■ Source document:

_ _ _ _

Italy adds Colombia to travel ban list

On 12 August Italy added Colombia to a list of countries under a complete travel ban, including transit passengers.

Quarantine for those who enter Italy from Romania and Bulgaria

On 24 July the Italian government imposed quarantine measures for people entering Italy after staying in Romania and Bulgaria in the last 14 days, in a move designed to prevent the importation of covid-19 into the country.

Italy adds more countries to travel ban list

Serbia, Montenegro and Kosovo were added to the list of countries banned from entering Italy due to the covid-19 crisis, on 16 July.

Italy extends covid-19 restrictions until 31 July

Italy has renewed its restrictions to counter the covid-19 crisis, including the obligation to wear masks in enclosed public spaces, social distancing, and the continued prohibition of public gatherings of people, until at least 31 July.

13 countries barred on 9 July

Italy has banned entry to people coming from 13 countries that it said presented an excessive rate of covid-19 infections.

The list of 13 nations comprises Armenia, Bahrain, Bangladesh, Brazil, Bosnia and Herzegovina, Chile, Kuwait, North Macedonia, Moldova, Oman, Panama, Peru and Dominican Republic.

The travel ban includes all direct and indirect flights to and from the 13 countries, and affects anyone who has stayed in or travelled through these countries during the previous 14 days.

_ _ _ _

■ Data:

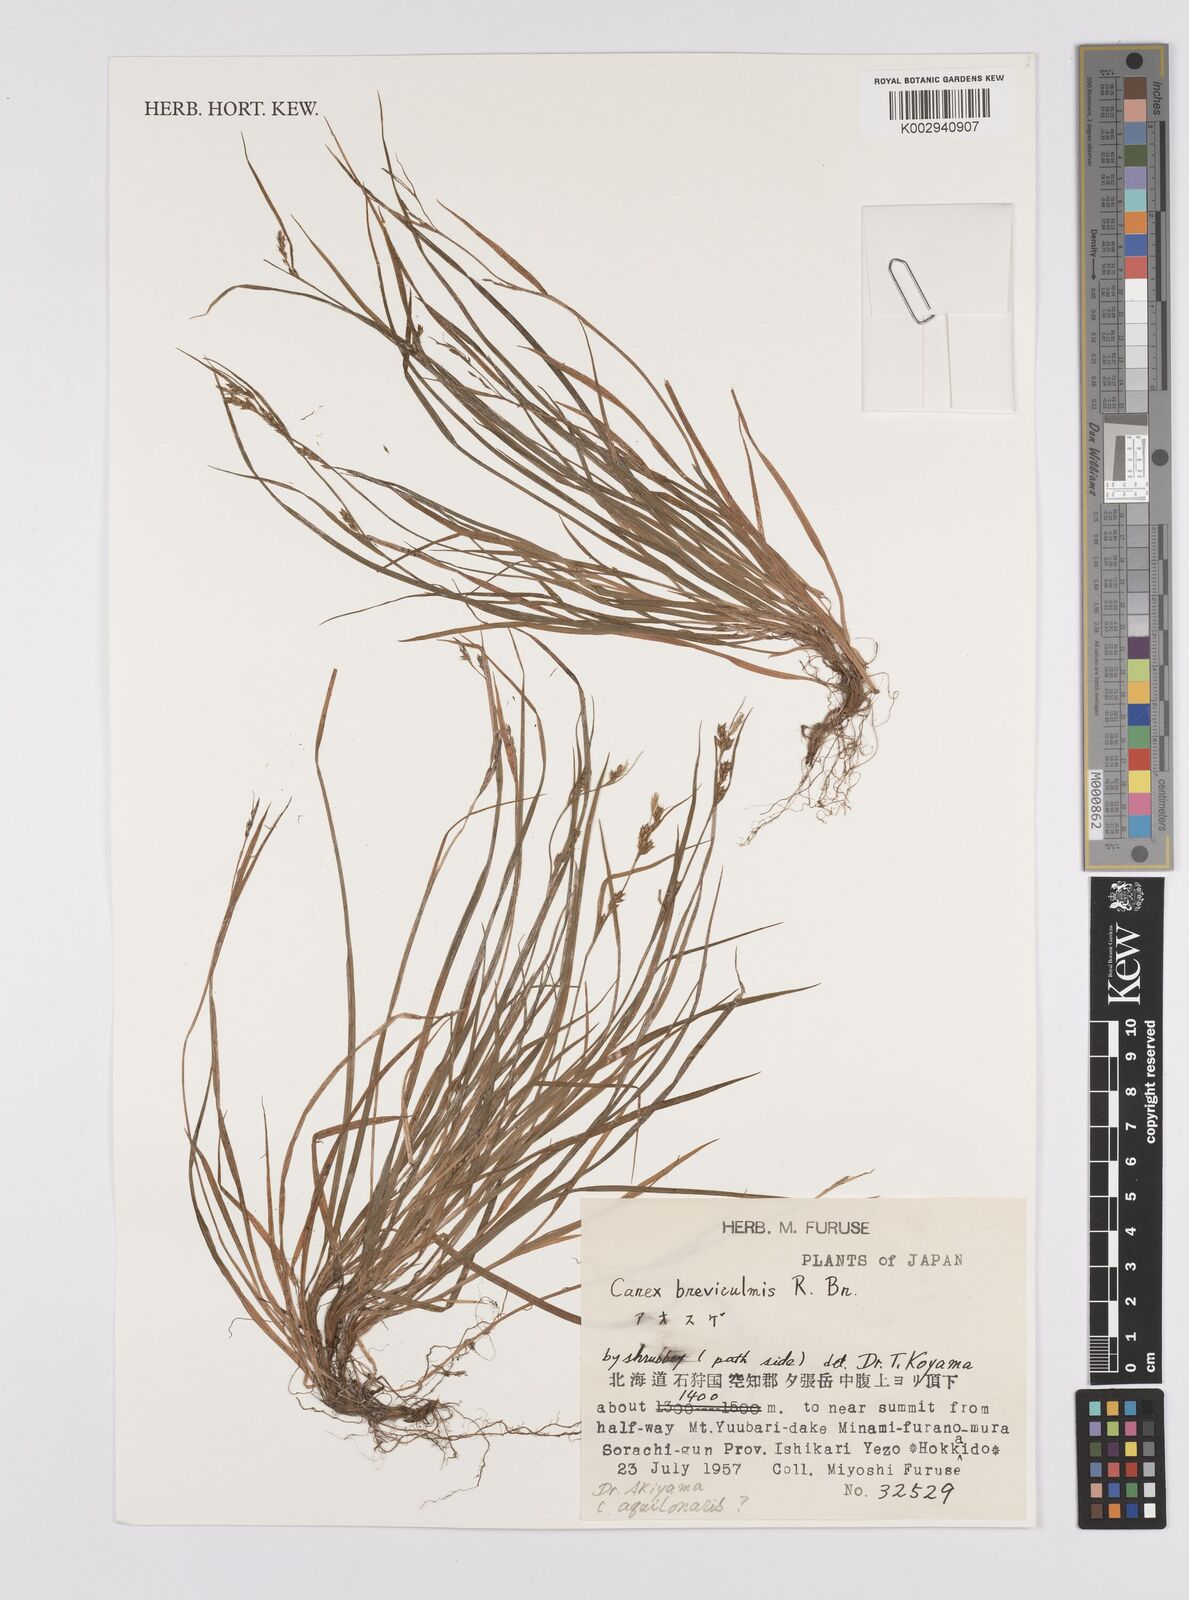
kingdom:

_ _ _ _

■ Exercise objective: In the Italy travel restrictions text, which three countries were added to the entry ban list on 16 July?

■ Response to the task: Serbia, Montenegro and Kosovo.